Exercise brief: Edit the entries from the first line through the line with "genus: Ipomoea", changing "phylum" to "division" and leaving everything else unchanged.

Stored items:
* BEGIN *

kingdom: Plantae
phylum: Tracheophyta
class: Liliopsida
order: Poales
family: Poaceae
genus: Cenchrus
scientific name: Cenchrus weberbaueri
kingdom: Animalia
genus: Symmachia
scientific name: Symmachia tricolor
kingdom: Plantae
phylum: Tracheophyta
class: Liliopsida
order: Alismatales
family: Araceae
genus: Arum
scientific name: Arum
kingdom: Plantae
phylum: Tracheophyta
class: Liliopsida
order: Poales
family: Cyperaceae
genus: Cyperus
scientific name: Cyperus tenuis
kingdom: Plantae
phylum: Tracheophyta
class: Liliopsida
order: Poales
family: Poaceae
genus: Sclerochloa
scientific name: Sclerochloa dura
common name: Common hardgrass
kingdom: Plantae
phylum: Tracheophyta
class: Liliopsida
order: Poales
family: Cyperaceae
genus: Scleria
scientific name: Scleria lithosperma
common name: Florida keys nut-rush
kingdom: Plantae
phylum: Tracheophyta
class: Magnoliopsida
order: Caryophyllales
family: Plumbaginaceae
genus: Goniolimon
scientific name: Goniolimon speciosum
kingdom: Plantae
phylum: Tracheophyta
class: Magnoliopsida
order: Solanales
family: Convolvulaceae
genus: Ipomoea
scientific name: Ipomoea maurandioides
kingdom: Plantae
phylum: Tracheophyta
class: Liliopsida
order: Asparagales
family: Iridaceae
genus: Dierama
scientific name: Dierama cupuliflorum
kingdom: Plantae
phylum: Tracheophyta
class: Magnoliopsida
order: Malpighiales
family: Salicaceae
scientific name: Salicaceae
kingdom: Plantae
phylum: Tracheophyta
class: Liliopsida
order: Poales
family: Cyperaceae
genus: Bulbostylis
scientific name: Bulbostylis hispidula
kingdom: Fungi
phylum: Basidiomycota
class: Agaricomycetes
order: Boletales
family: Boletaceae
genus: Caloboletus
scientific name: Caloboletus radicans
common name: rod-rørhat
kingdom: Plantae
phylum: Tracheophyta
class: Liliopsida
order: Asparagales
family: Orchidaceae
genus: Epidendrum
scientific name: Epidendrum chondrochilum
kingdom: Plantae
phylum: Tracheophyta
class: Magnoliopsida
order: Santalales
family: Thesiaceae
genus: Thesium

* END *

Full answer:
kingdom: Plantae
division: Tracheophyta
class: Liliopsida
order: Poales
family: Poaceae
genus: Cenchrus
scientific name: Cenchrus weberbaueri
kingdom: Animalia
genus: Symmachia
scientific name: Symmachia tricolor
kingdom: Plantae
division: Tracheophyta
class: Liliopsida
order: Alismatales
family: Araceae
genus: Arum
scientific name: Arum
kingdom: Plantae
division: Tracheophyta
class: Liliopsida
order: Poales
family: Cyperaceae
genus: Cyperus
scientific name: Cyperus tenuis
kingdom: Plantae
division: Tracheophyta
class: Liliopsida
order: Poales
family: Poaceae
genus: Sclerochloa
scientific name: Sclerochloa dura
common name: Common hardgrass
kingdom: Plantae
division: Tracheophyta
class: Liliopsida
order: Poales
family: Cyperaceae
genus: Scleria
scientific name: Scleria lithosperma
common name: Florida keys nut-rush
kingdom: Plantae
division: Tracheophyta
class: Magnoliopsida
order: Caryophyllales
family: Plumbaginaceae
genus: Goniolimon
scientific name: Goniolimon speciosum
kingdom: Plantae
division: Tracheophyta
class: Magnoliopsida
order: Solanales
family: Convolvulaceae
genus: Ipomoea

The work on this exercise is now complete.